Exhibit 2
FORM OF STOCKHOLDER AGREEMENT
This STOCKHOLDER AGREEMENT (this "Agreement") is made and entered into as
of July 12, 1999 between DoubleClick Inc., a Delaware corporation ("Parent"),
and the undersigned stockholder ("Stockholder") of NetGravity, Inc., a Delaware
corporation ("Company"). Capitalized terms used and not otherwise defined herein
shall have the respective meanings set forth in the Merger Agreement described
below.
RECITALS
WHEREAS, pursuant to an Agreement and Plan of Merger and Reorganization
dated as of July 12, 1999 by and among Parent, NJ Merger Corporation, a Delaware
corporation and a wholly owned subsidiary of Parent ("Merger Sub") and Company
(such agreement as it may be amended is hereinafter referred to as the "Merger
Agreement") Parent has agreed to acquire the outstanding securities of Company
pursuant to a statutory merger of Merger Sub with and into Company (the
"Merger") in which each outstanding share of capital stock of Company (the
"Company Capital Stock") will be converted into shares of common stock of Parent
(the "Parent Shares") at the exchange rate set forth in the Merger Agreement
(the "Transaction");
WHEREAS, in order to induce Parent to enter into the Merger Agreement and
consummate the Transaction, Company has agreed to use its reasonable best
efforts to cause each stockholder of Company who is an affiliate of Company to
execute and deliver to Parent a Stockholder Agreement upon the terms set forth
herein; and
WHEREAS, Stockholder is the registered and beneficial owner of such number
of shares of the outstanding capital stock of Company as is indicated on the
signature page of this Agreement (the "Shares").
NOW, THEREFORE, the parties agree as follows:
1. SHARES.
1.1 OWNERSHIP OF SHARES. Stockholder is the beneficial owner of (I.E., has
sole or shared voting or investment power with respect to) the Shares. The
Shares constitute Stockholder's entire interest in the outstanding capital stock
and voting securities of Company. The Shares are free and clear of any liens,
claims, options, charges or other encumbrances. Stockholder's principal
residence or place of business is accurately set forth on the signature page
hereto. As used herein, the term "Expiration Date" shall mean the earlier to
occur of (i) the Effective Time or (ii) termination of the Merger Agreement in
accordance with the terms thereof.
1.2 NEW SHARES. Stockholder agrees that any shares of capital stock or
voting securities of Company that Stockholder purchases or with respect to which
Stockholder otherwise acquires beneficial ownership after the date of this
Agreement and prior to the Expiration Date ("New Shares") shall be subject to
the terms and conditions of this Agreement to the same extent as if they
constituted Shares for so long as they are held by Stockholder.
2. AGREEMENT TO VOTE SHARES. Prior to the Expiration Date, at every meeting
of the stockholders of Company at which any of the following is considered or
voted upon, and at every adjournment thereof, and on every action or approval by
written resolution of the stockholders of Company with respect to any of the
following, Stockholder shall vote the Shares and any New Shares, in each case as
to which Stockholder then has voting control, in favor of approval and adoption
of the Merger Agreement and of the Transaction.

____

Set tasks:
a) According to the stockholder agreement, why has Company agreed to use its reasonable best efforts to have each of its affiliate stockholders execute and deliver a Stockholder Agreement to Parent? Answer in one to three sentences.
b) Continue the stockholder agreement from the point at which it stops.
The records play no part in the work on the stockholder agreement.

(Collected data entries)
____

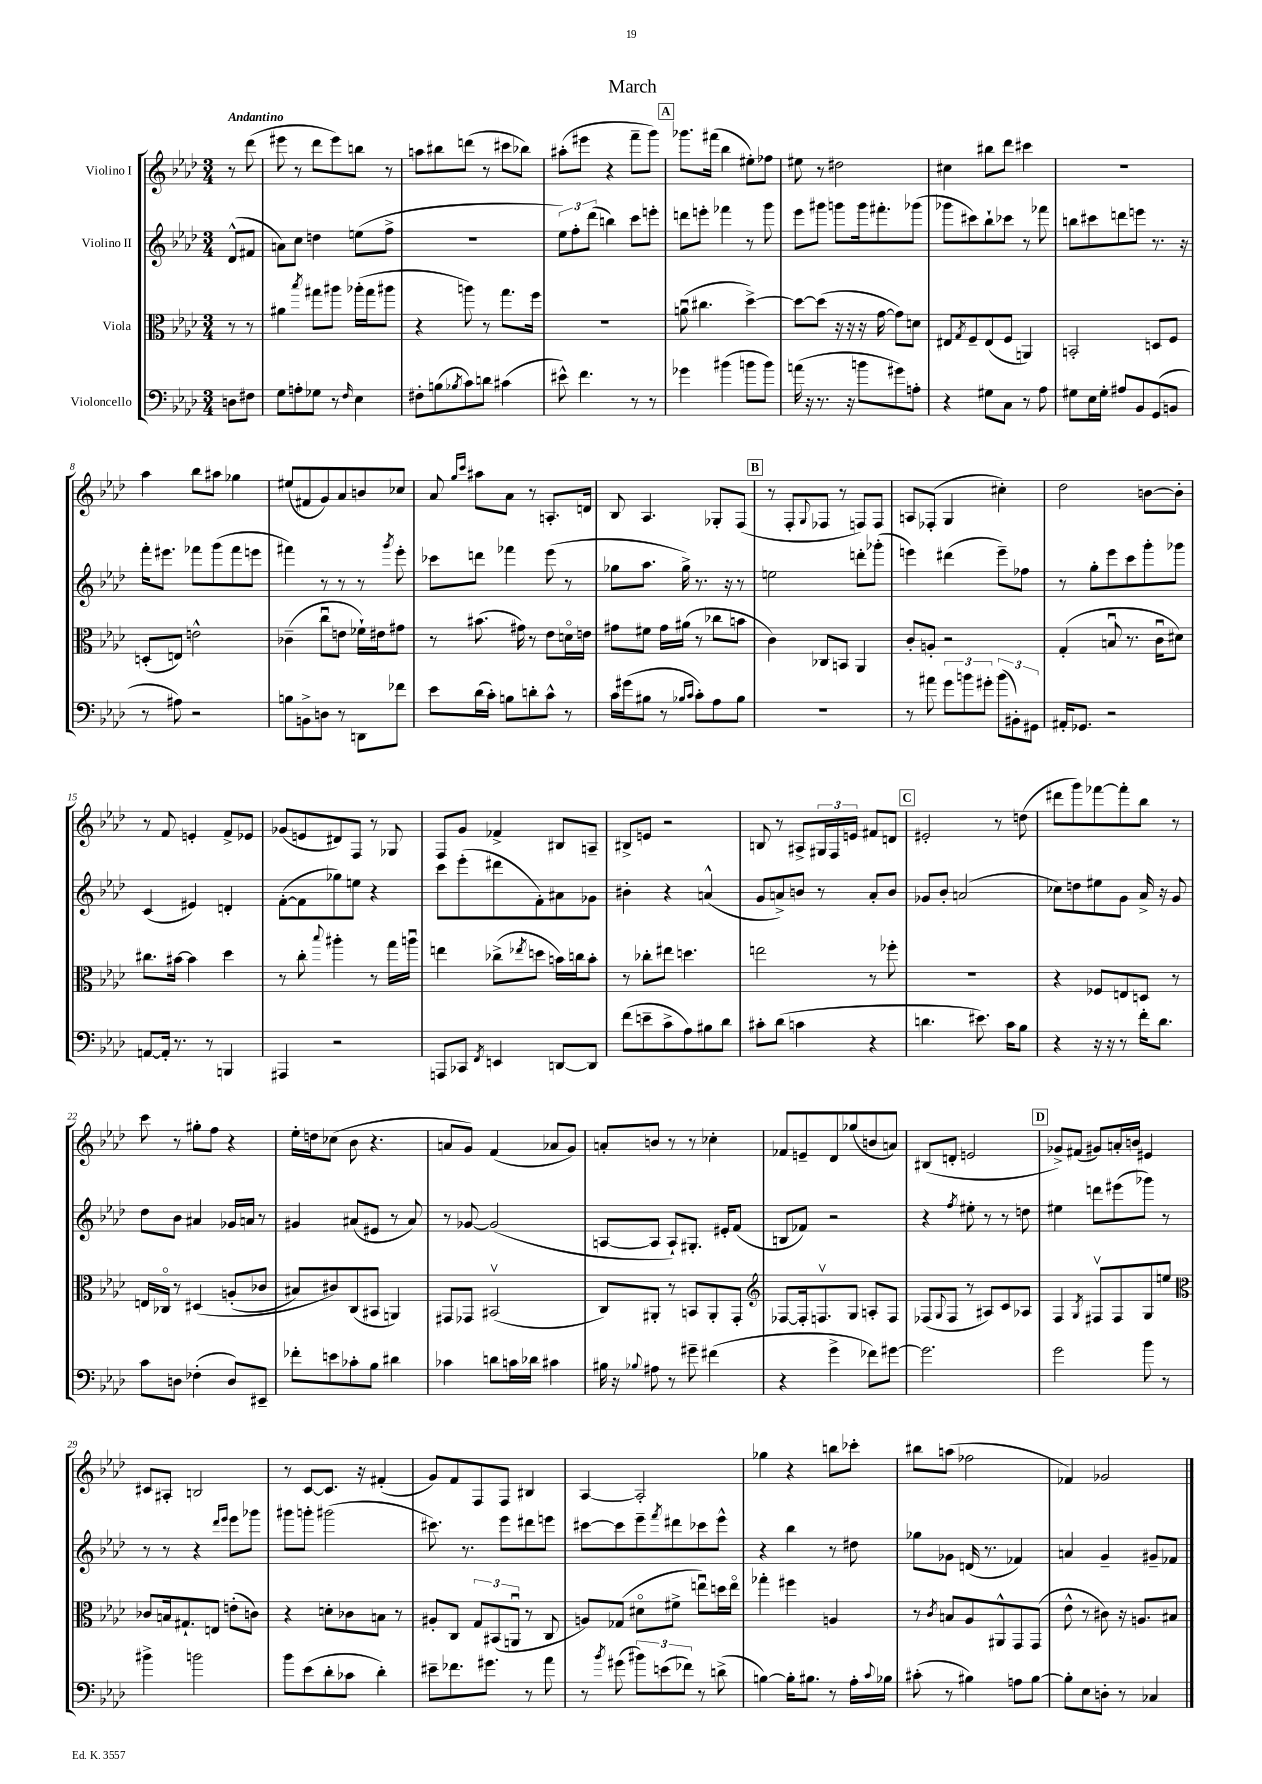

**kern	**kern	**kern	**kern
*staff4	*staff3	*staff2	*staff1
*clefF4	*clefC3	*clefG2	*clefG2
*k[b-e-a-d-]	*k[b-e-a-d-]	*k[b-e-a-d-]	*k[b-e-a-d-]
*M3/4	*M3/4	*M3/4	*M3/4
8D\L	8r	(8d-^^/L	8r
8F#\J	8r	8f#/J	(8ddd-\
=	=	=	=
8G\L	4a#\	8a\L)	8eee#\
8A'\	.	8cc\J	8r
.	8qbb-/	.	.
8G-\J	8gg#\L	4dd\	8ddd-\L
8r	8aa#\J	.	8eee#\)
16qqF/	.	.	.
4E-\	(16aa-'\LL	(8ee\L	8bb\J
.	16gg#\J	.	.
.	8aa#\J	8ff^\J	8r
=	=	=	=
8F#'\L	4r	2.r	8aa\L
(8B\	.	.	8bb#\
8qB-/	.	.	.
8c\)	8aa\)	.	(8ddd\J
8d\J	8r	.	8r
(4c#\	8.gg\L	.	8ccc#\L
.	.	.	8bb-\J)
.	16ff\Jk	.	.
=	=	=	=
8e#^^\)	2.r	12ee-\L)	(8aa#'\L
.	.	12ff'\	.
4.f\	.	.	8eee#\J
.	.	(12ddd-\J	.
.	.	4bb\)	4r
8r	.	8ccc\L	8fff~\L
8r	.	8eee'\J	8ggg\J)
=	=	=	=
4g-\	(8au\	8ddd\L	8.ggg-\L
.	4.cc#\	8eee'\J	.
.	.	.	(16fff#\Jk
(4b#\	.	4fff-\	4bb-\
8b\L	[4dd-^\)	8r	8ee#'\L)
8b\J)	.	8ggg\	8ff-\J
=	=	=	=
(16a\	8dd-\_L	8eee-\L	8ee#\
16r	.	.	.
8.r	(8dd-\]J	8ggg#\J	8r
.	16r	8ggg\L	2dd#\
16r	16r	.	.
8b\L	16r	16ggg\k	.
.	[16g\	8.fff#'\	.
8g#\)	8g\]L)	.	.
8A'\J	8d\J	(8ggg-\J	.
=	=	=	=
4r	8E#/L	8ggg-\L	4cc#\
.	8qG/	.	.
.	8F~/	8ccc#\)	.
8G#\L	(8E#/	8bb-`\	8bb#\L
8C\J	8F/J	8ccc-\J	8ddd-\J
8r	4AA/)	8r	4ccc#\
8A-\	.	8fff-\	.
=	=	=	=
8G#\L	2BB'/	8bb\L	2.r
16E-\L	.	8ccc#\	.
16G#'\JJ	.	.	.
8A#/L	.	8ddd\	.
8BB-/	.	8eee\J	.
(8GG/	8D/L	8.r	.
8BB/J	8F/J	.	.
.	.	16r	.
=	=	=	=
8r	(8D'/L	16fff'\LK	4aa-\
.	.	8.eee#\J	.
8A#\)	8E/J)	.	.
2r	2e^^\	8fff-\L	8bb-\L
.	.	(8ggg\	8aa#\J
.	.	8fff-\	4gg-\
.	.	8eee\J	.
=	=	=	=
8B\L	(4c-~\	4fff#\)	(8ee#/L
8BB^\	.	.	8f#/
8D\J	8ccu\L	8r	8g/)
8r	8e\J	8r	8a-/
8DD\L	16f-`\LL)	8r	8b/
.	16e#\J	.	.
.	.	8qggg/	.
8f-\J	8g#\J	8eee-'\	8cc-/J
=	=	=	=
8e-\L	8r	8ccc-\L	8a-/
.	.	.	16qqgg/LL
.	.	.	16qqccc/JJ
(16d-\L	(8.b#\	8ddd\J	8aa#\L
16c'\JJ)	.	.	.
8B\L	.	4fff-\	8a-\J
.	16g#\)	.	.
8d'\	8r	.	8r
8c^^\J	8e-\L	(8eee-\	8.A'/L
8r	16do\L	8r	.
.	16e\JJ	.	16d/Jk
=	=	=	=
16c\LL	8g#\L	8gg-\L	8B-/
(16g#\J	.	.	.
8B#\J	8f#\J	8.aa-\J	4.A-/
8r	16g#\LL	.	.
.	(16a#\JJ	16gg-^\)	.
16qqB-/LL	.	.	.
16qqc/JJ	.	.	.
8c'\L)	8r	8.r	.
8A-\	8cc-\L	.	8G-'/L
.	.	16r	.
8B-\J	8b\J	8r	(8F/J
=	=	=	=
2.r	4c\)	2ee\	8r
.	.	.	8F'/L
.	.	.	8qqG/
.	8C-/L	.	8F-/J
.	8BB/J	.	8r
.	4AA-/	8ddd'\L	8F/L)
.	.	(8ggg-'\J	8F/J
=	=	=	=
8r	8c'/L	4eee\)	8A/L
8a#\	8A'/J	.	(8F-'/J
12g\L	2r	(4ddd#\	4G/
12b\	.	.	.
12g#'\J	.	.	.
(12b\L	.	8eee~\L)	4cc#'\)
12BB#'\)	.	.	.
.	.	8ff-\J	.
12GG#\J	.	.	.
=	=	=	=
16AA#'/LK	(4G'/	8r	2dd-\
8.GG-/J	.	.	.
.	.	8gg'\L	.
2r	8Bu/	8eee-\	.
.	8.r	8ccc\	.
.	.	8ggg'\	[8b\L
.	16cu\LK	.	.
.	8d#\J)	8ggg-\J	8b'\]J
=	=	=	=
[8AA/L	8.cc#\L	(4c/	8r
16AA'/]Jk	.	.	8f/
8.r	[16b#\Jk	.	.
.	4b#\]	4e#/)	4e'/
8r	.	.	.
4BBB/	4dd-\	4d'/	8f^/L
.	.	.	8e-/J
=	=	=	=
4AAA#/	8r	([8f'\L	(8g-/L
.	8cc'\	8f\]	8e/
.	8qqbb-/	.	.
2r	4aa#'\	8gg-\)	8d#/)
.	.	8ee\J	8F/J
.	8r	4r	8r
.	16gg\LL	.	8G-/
.	16aau\JJ	.	.
=	=	=	=
8AAA/L	4ee\	8ccc\L	8F/L
8CC-/J	.	(8eee-'\	8g/J
8qFF/	.	.	.
4EE/	(8cc-^\L	8ddd#\	4f-^/
.	8qee-/	.	.
.	8dd\J	8f'\)	.
[8DD/L	16b\LL)	8a#\	8B#/L
.	16cc\J	.	.
8DD/]J	8b'\J	8g-\J	8A~/J
=	=	=	=
(8f\L	8r	4b#'\	8B#^/L
8e~\	8cc-'\L	.	8e/J
8c^\	8ee#\J	4r	2r
8A-\)	4.dd\	.	.
8B#\	.	(4a^^/	.
8d-\J	.	.	.
=	=	=	=
8c#'\L	2ee\	8g/L	8B/
(8d-\J	.	8a^/)	8r
4c\	.	8b/J	8A#^/L
.	.	8r	24G#/L
.	.	.	24F/
.	.	.	24e/JJ
4r	8r	8a'/L	8f#/L
.	8ff-'\	8b/J	8d/J
=	=	=	=
4.d\	2.r	8g-/L	2e#'/
.	.	8b-'/J	.
.	.	(2a/	.
8.e#\)	.	.	.
.	.	.	8r
16c\LK	.	.	.
8B-\J	.	.	(8dd\
=	=	=	=
4r	4r	8cc-\L)	8ddd#\L
.	.	8dd\	8ggg\)
16r	8F-/L	8ee#\	[8fff-\
16r	.	.	.
8r	8E/	8g\J	8fff-'\]
16f'\LK	8D/J	16a-^/	8bb-\J
8.d-\J	.	16r	.
.	8r	8g/	8r
=	=	=	=
8c\L	16E/LL	8dd-\L	8ccc\
.	16C-o/JJ	.	.
8D\J	8r	8b-\J	8r
(4F-'\	&(4D#/	4a#/	8gg#'\L
.	.	.	8ff\J
8D/L)	(8A'/L	16g-/LL	4r
.	.	16a/JJ	.
8EE#~/J	8c-/J	8r	.
=	=	=	=
8f-'\L	8B#/L)	4g#/	16ee-'\LL
.	.	.	16dd\J
8e\	8c#/&)	.	(8cc-\J
8c-'\	(8C/	(8a#/L	8b-\
8B-\J	8BB#/J	8e#/J	4.r
4d#\	4AA/)	8r	.
.	.	8a#/)	.
=	=	=	=
4c-\	8GG#/L	8r	8a/L
.	8GG-/J	[8g-/	8g/J)
8d\L	(2BB#v/	(2g-/]	(4f/
16c\L	.	.	.
16d-\JJ	.	.	.
4c#\	.	.	8a-/L
.	.	.	8g/J)
=	=	=	=
16B#\	8C/L)	[8A/L	8a'/L
16r	.	.	.
8qqB-/	.	.	.
8A#\	8AA#'/J	8A/]J	8b/J
8r	8r	8A`/L)	8r
8g#~\	8BB/L	8.G#'/J	8r
(4f#\	8AA#'/	.	4cc-'\
.	.	16e#'/LK	.
.	8GG'/J	(8f/J	.
=	=	=	=
*	*clefG2	*	*
4r	[8F-/L	8B/L	8f-/L
.	16F-'/]k	8f-/J)	8e~/
.	8.Fv/	.	.
4g^\	.	2r	8d-/
.	8G/J	.	(8gg-/
8f-\L)	8A'/L	.	8b/
[8g#\J	8F/J	.	8a/J)
=	=	=	=
2.g#\]	(8F-/L	4r	(8B#/L
.	8qqG/	.	.
.	8F-/J	.	8d'/J
.	.	8qff/	.
.	8r	8ee#'\	2e/
.	8A#/L)	8r	.
.	8c/	8r	.
.	8A-/J	8dd\	.
=	=	=	=
2g\	4F/	4ee#\	8g-^/L)
.	.	.	(8f#/J
.	8qG/	.	.
.	8F#v/L	8ddd\L	8g#/L)
.	8F#/	(8eee#\	16a'/L
.	.	.	16b/JJ
8b-\	8G/	8ggg-\J)	4e#/
8r	8ee/J	8r	.
=	=	=	=
*	*clefC3	*	*
4b#^\	8c-/L	8r	8c#/L
.	16B/k	8r	8A#'/J
.	8.G#`/	.	.
2b\	.	4r	2B/
.	8E/J	.	.
.	.	16qqddd-/LL	.
.	.	16qqeee-/JJ	.
.	(8e'\L	8eee-\L	.
.	8c\J)	8ggg-\J	.
=	=	=	=
8b-\L	4r	8ggg#\L	8r
(8e-\	.	8ggg'\J	[8c/L
8d-'\	8d'\L	(2ggg#\	8.c/]J
8c-\J	8c-\	.	.
.	.	.	16r
4d-'\)	8B\J	.	(4f#'/
.	8r	.	.
=	=	=	=
8e#~\L	8A#'/L	8.ccc#\)	8g/L)
8.f-\	8C/J	.	8f/
.	.	8.r	.
.	12G/L	.	8F/
8.g#\J	.	.	.
.	(12BB#/	.	.
.	.	8eee-\L	8F/J
.	12AAu/J	.	.
8r	8r	8ddd#\	4B#/
8a-\	8C/	8eee\J	.
=	=	=	=
8r	8A/L)	[8ccc#\L	[4A-/
8qb-/	.	.	.
(8g#\	(8G-/J	8ccc#\]	.
12b#\L)	8d#o\L	8eee-~\	2A-'/]
(12e\	.	.	.
.	.	8qfff/	.
.	8f#^\J	8ddd#\	.
12f-\J)	.	.	.
8r	8eeu\L)	8ccc-\	.
(8d^\	16dd\L	8eee-^^\J	.
.	16eeo\JJ	.	.
=	=	=	=
[4B\)	4gg-'\	4r	4gg-\
16B'\]LK	4ff#\	4bb-\	4r
8.B#\J	.	.	.
8r	4A/	8r	8bb\L
16A-'\LL	.	8dd#\	8ccc-'\J
8qqc/	.	.	.
16B-\JJ	.	.	.
=	=	=	=
(8c#'\	8r	8gg-\L	8bb#\L
.	8qc/	.	.
8r	8B/L	8g-\J	(8aa\J
4B#\)	8A-/	(16d/	2ff-\
.	.	8.r	.
.	8AA#^^/	.	.
8A\L	8GG/	4f-/)	.
[8B#\J	(8GG/J	.	.
=	=	=	=
8B#'\]L	8e-^^\	4a/	4f-/)
8E-\	8r	.	.
8D'\J	8c#\)	4g~/	2g-/
8r	16r	.	.
.	8.A/L	.	.
4C-/	.	8g#~/L	.
.	8B#/J	8f-/J	.
==	==	==	==
*-	*-	*-	*-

____

Answer set:
a) Company has made this commitment in order to induce Parent to enter into the Merger Agreement and consummate the Transaction.

b)
3. IRREVOCABLE PROXY. Stockholder hereby agrees to timely deliver to Parent
a duly executed proxy in the form attached hereto as Exhibit I (the "Proxy"),
such Proxy to cover the Shares and all New Shares in respect of which
Stockholder is entitled to vote at each meeting of the stockholders of Company
and held by Stockholder as of the record date for such meeting (including,
without limitation, each written consent in lieu of a meeting) solely for
purposes of voting such shares in favor of approval and adoption of the Merger
Agreement; PROVIDED, THAT, such proxy shall only survive for so long as the
Merger Agreement is in effect. In the event that Stockholder is unable to
provide any such Proxy in a timely manner, Stockholder hereby grants Parent a
power of attorney to execute and deliver such Proxy for and on behalf of
Stockholder, such power of attorney, which being coupled with an interest, shall
survive any death, disability, bankruptcy, or any other such impediment of
Stockholder. Upon the execution of this Agreement by Stockholder, Stockholder
hereby revokes any and all prior proxies or powers of attorney given by
Stockholder with respect to the Shares and agrees not to grant any subsequent
proxies or powers of attorney with respect to the Shares until after the
Expiration Date.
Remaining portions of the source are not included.